What is expected: Exact repetition, pictures omitted: give every record below again.

◇ ◇ ◇

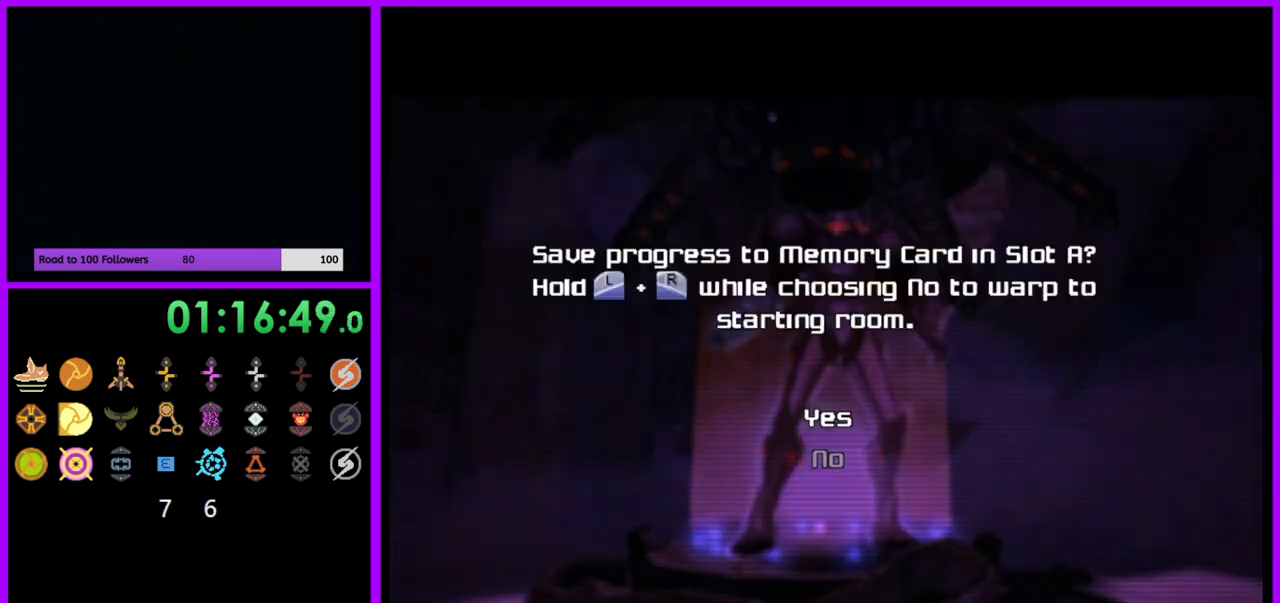
{"buttons": [], "left_stick": "center", "right_stick": "center", "events": []}
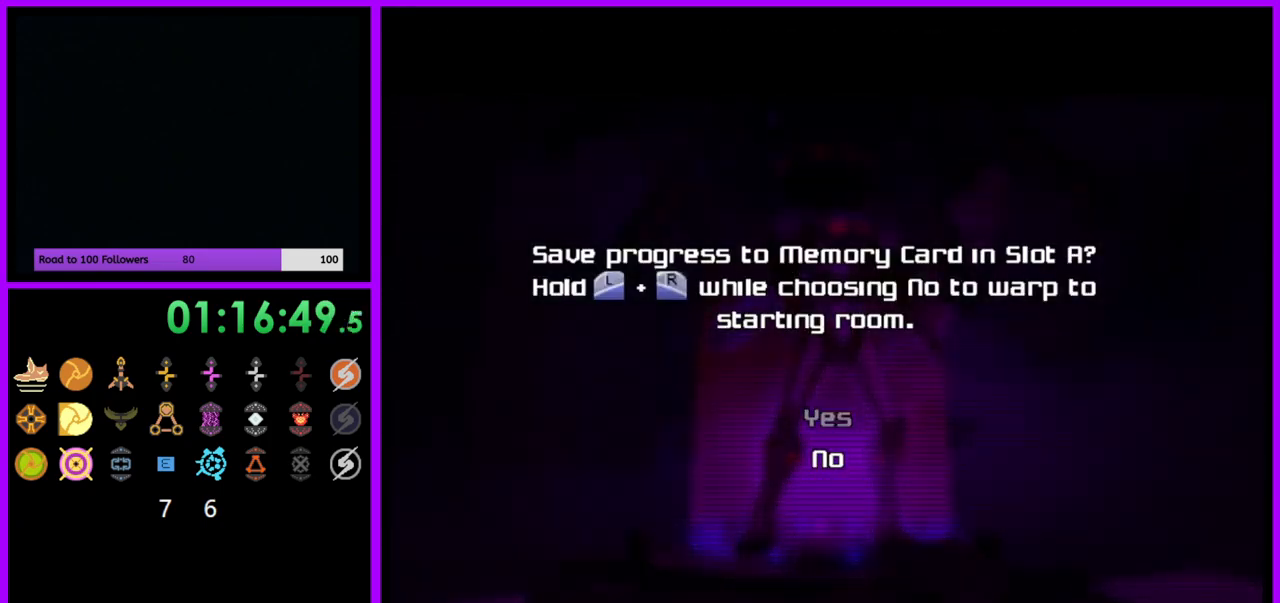
{"buttons": ["L1", "R1"], "left_stick": "center", "right_stick": "center", "events": [[83, "A", "down"], [167, "A", "up"], [350, "R1", "down"], [367, "L1", "down"]]}
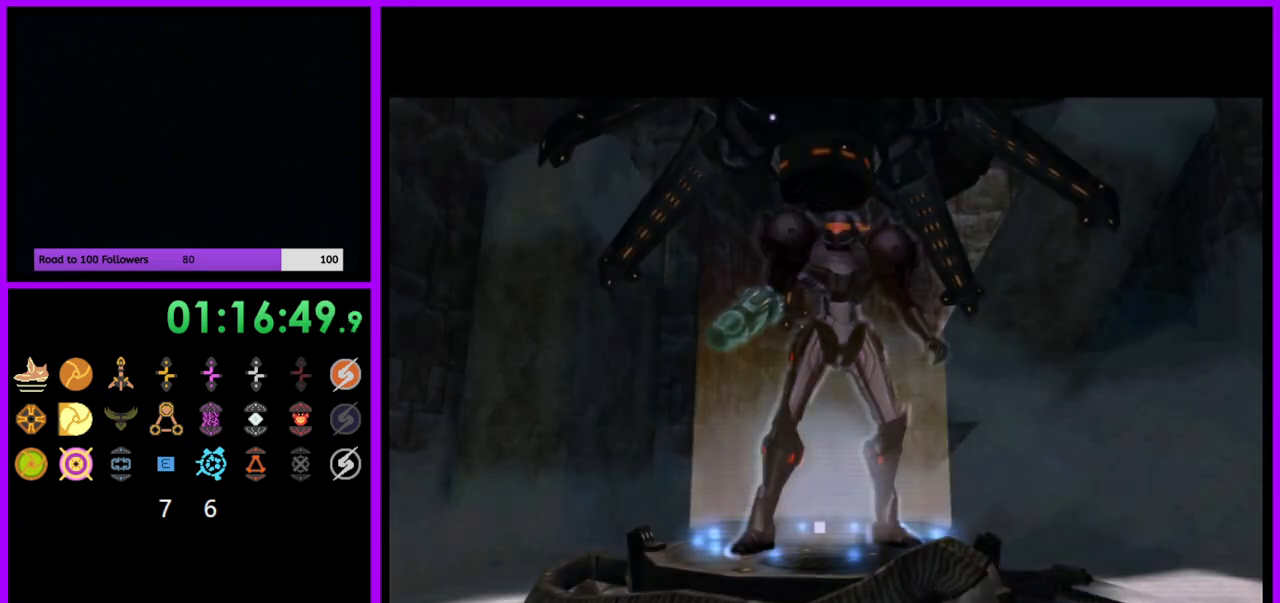
{"buttons": ["L1", "R1"], "left_stick": "center", "right_stick": "center", "events": []}
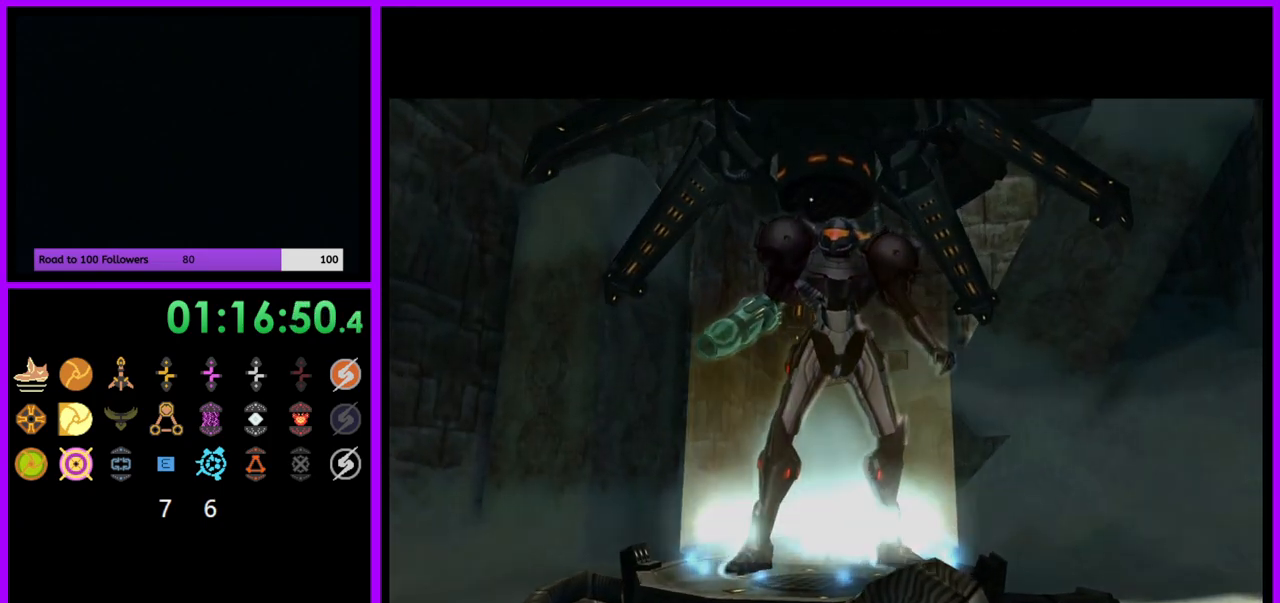
{"buttons": ["L1", "R1"], "left_stick": "center", "right_stick": "center", "events": []}
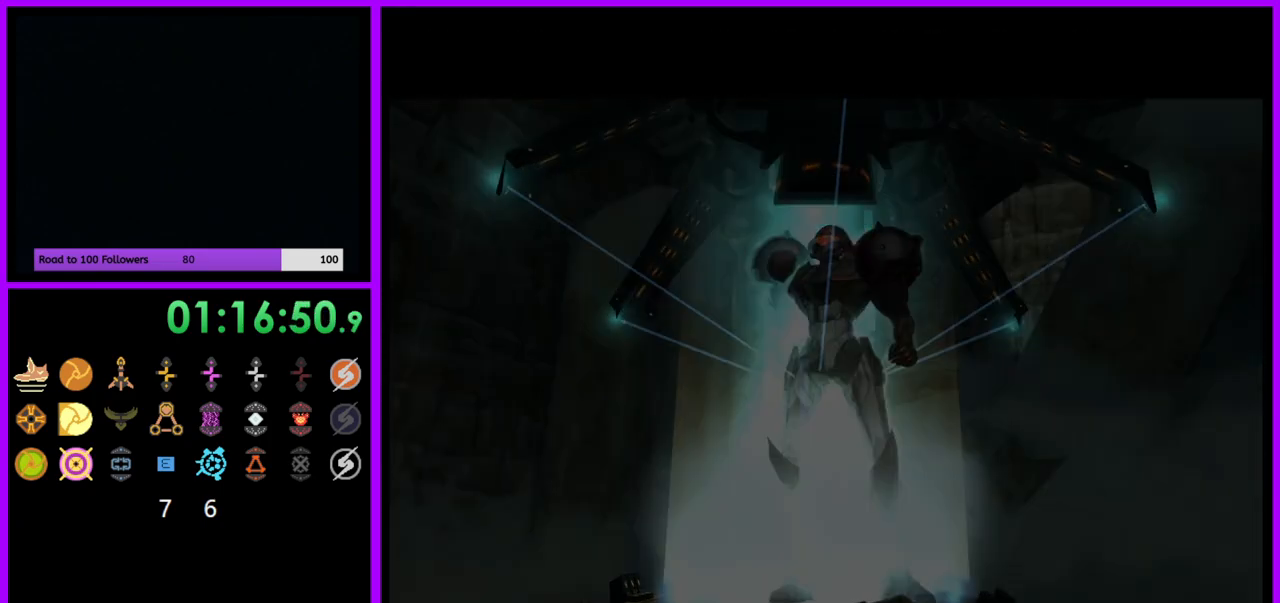
{"buttons": ["L1", "R1"], "left_stick": "center", "right_stick": "center", "events": []}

◇ ◇ ◇

Exercise response:
{"buttons": [], "left_stick": "center", "right_stick": "center", "events": []}
{"buttons": ["L1", "R1"], "left_stick": "center", "right_stick": "center", "events": [[83, "A", "down"], [167, "A", "up"], [350, "R1", "down"], [367, "L1", "down"]]}
{"buttons": ["L1", "R1"], "left_stick": "center", "right_stick": "center", "events": []}
{"buttons": ["L1", "R1"], "left_stick": "center", "right_stick": "center", "events": []}
{"buttons": ["L1", "R1"], "left_stick": "center", "right_stick": "center", "events": []}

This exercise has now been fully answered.